→ What you have to do
Print the passage on Bannister's running career, copying everything from "He ran just" down to "Landy in Vancouver.".

→ Source passage
He did it by using knowledge and insight from his medical studies and getting his friends Chris Brasher (who later co-founded the London Marathon) and Chris Chataway (who later became a UK Government Minister) to pace him. Brasher led for two laps, then Chataway continued, steady but fast, until just after the bell. Bannister then launched himself forward for a 59-second final lap.

He had broken the nine-year old record of Sweden’s Gunder Hagg (4:01.4) but just over six weeks later the Australian John Landy, one of Bannister’s rivals for the first sub 4-minute time, ran 3:58. The two came head-to-head in the final of the mile at the empire (now Commonwealth) Games in August 1954 where Bannister ran to the same tactic: run as even-paced as possible to save his strength for a powerful finishing sprint to the line. Landy started strongly and worked up a lead of 10-15 metres by the third lap before Bannister started to haul him back. Running into the last lap shoulder-to-shoulder they ran stayed together until the final bend, when Bannister kicked away to win just a little later than planned.

He ran just one more championship race, winning the European title later in August, before retiring from athletics. He gained his basic medical qualification a month after the victory over Landy in Vancouver.

He went on to a distinguished medical career and focused his research on the autonomic nervous system, which unconsciously controls all the automatic response systems of the body.

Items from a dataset
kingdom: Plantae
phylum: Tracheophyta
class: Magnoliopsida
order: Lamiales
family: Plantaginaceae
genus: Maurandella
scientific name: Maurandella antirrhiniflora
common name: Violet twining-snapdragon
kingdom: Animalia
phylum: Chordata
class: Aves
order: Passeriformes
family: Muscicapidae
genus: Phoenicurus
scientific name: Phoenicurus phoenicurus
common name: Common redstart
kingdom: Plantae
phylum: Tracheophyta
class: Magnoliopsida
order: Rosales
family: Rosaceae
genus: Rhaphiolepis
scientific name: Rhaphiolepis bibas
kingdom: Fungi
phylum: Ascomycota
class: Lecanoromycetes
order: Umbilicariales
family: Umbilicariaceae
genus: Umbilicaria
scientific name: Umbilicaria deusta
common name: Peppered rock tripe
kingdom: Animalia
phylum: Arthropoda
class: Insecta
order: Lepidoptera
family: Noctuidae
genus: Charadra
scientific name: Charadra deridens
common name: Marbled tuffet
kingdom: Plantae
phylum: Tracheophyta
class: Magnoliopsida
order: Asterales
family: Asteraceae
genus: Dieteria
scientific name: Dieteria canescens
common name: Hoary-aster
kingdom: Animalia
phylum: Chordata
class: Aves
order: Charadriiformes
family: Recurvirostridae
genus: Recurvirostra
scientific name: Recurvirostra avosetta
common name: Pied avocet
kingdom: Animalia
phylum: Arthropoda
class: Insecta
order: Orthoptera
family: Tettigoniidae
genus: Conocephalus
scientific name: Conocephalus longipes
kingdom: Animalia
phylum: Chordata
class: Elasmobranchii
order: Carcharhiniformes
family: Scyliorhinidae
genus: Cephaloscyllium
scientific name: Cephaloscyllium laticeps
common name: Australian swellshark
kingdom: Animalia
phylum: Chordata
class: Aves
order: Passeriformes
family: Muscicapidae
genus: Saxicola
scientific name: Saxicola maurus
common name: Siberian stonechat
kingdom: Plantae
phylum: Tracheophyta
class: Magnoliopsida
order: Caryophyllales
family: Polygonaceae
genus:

→ Answer for the task
He ran just one more championship race, winning the European title later in August, before retiring from athletics. He gained his basic medical qualification a month after the victory over Landy in Vancouver.